Descriptions, Reviews, Etc.
Publisher Description:
Building on recent work in rhetoric and composition that takes an historical materialist approach, Dangerous Writing outlines a political economic theory of composition. The book connects pedagogical practices in writing classes to their broader political economic contexts, and argues that the analytical power of students' writing is prevented from reaching its potential by pressures within the academy and without, that tend to wed higher education with the aims and logics of -fast-capitalism.-
Since the 1980s and the -social turn- in composition studies and other disciplines, scholars in this field have conceived writing in college as explicitly embedded in socio-rhetorical situations beyond the classroom.
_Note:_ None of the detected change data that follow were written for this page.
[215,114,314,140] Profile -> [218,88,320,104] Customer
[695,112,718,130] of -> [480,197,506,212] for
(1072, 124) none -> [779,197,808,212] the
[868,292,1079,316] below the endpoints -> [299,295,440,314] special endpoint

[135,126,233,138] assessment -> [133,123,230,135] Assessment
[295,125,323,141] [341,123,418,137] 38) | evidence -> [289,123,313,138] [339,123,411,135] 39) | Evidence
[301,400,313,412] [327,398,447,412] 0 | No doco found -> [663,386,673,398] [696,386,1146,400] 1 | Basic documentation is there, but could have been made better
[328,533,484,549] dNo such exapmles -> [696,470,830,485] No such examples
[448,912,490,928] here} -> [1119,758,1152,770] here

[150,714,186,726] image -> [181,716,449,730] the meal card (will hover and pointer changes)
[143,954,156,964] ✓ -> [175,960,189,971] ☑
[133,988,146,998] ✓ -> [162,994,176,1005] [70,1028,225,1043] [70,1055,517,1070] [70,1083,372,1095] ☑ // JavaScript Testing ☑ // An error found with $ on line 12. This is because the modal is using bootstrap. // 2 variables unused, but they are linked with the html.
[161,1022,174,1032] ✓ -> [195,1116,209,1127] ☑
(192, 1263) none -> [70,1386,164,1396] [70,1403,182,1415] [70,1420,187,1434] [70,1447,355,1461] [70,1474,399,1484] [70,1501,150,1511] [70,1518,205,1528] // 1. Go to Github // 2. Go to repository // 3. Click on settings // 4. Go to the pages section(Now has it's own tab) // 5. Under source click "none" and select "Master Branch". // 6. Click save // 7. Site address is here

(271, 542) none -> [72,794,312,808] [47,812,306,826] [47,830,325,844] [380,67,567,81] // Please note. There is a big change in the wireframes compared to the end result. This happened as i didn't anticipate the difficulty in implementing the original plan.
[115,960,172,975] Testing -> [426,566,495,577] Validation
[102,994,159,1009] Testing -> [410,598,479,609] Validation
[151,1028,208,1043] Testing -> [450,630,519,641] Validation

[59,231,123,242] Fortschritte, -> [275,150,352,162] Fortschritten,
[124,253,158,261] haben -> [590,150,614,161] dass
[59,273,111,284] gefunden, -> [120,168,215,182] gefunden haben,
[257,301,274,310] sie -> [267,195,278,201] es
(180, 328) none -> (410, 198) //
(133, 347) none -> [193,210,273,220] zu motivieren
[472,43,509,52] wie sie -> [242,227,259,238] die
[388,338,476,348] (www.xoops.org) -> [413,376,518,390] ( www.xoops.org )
From this conviction develops a commitment to teach writing with an emphasis on analyzing the social and political dimensions of rhetoric.
Ironically, though a leftist himself, Tony Scott's analysis finds the academic left complicit with the forces in American culture that tend, in his view, to compromise education. By focusing on the structures of labor and of institutions that enforce those structures, Scott finds teachers and administrators are too easily swept along with the inertia of a hyper-commodified society in which students---especially working class students---are often positioned as commodities, themselves. Dangerous Writing, then, is a critique of the field as much as it is a critique of capitalism. Ultimately, Scott's eye is on the institution and its structures, and it is these that he finds most in need of transformation.